_About this task_:
Your response must be an exact transcription of the lines from the one containing "neck: (348, 333)" through the final line of the data.

Information below:

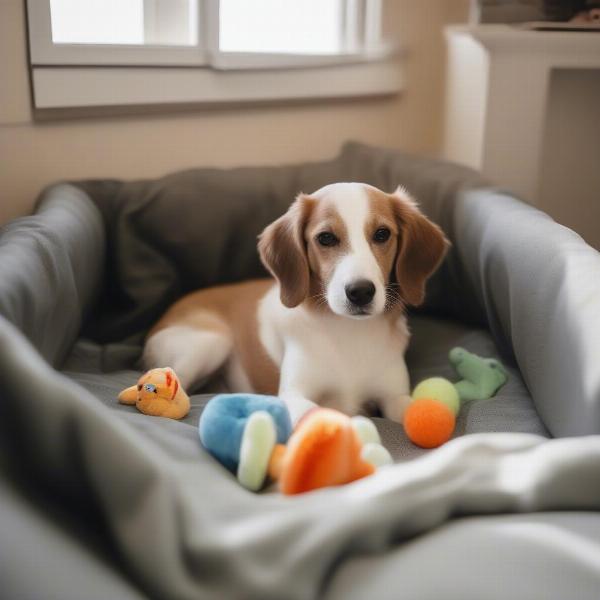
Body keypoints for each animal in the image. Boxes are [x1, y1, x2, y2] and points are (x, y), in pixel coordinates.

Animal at [143, 183, 448, 422]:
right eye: (326, 238)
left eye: (382, 234)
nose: (360, 291)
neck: (348, 333)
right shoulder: (293, 395)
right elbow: (317, 413)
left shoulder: (394, 396)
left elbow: (415, 409)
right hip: (212, 341)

End of Information.

_Output of the task_:
neck: (348, 333)
right shoulder: (293, 395)
right elbow: (317, 413)
left shoulder: (394, 396)
left elbow: (415, 409)
right hip: (212, 341)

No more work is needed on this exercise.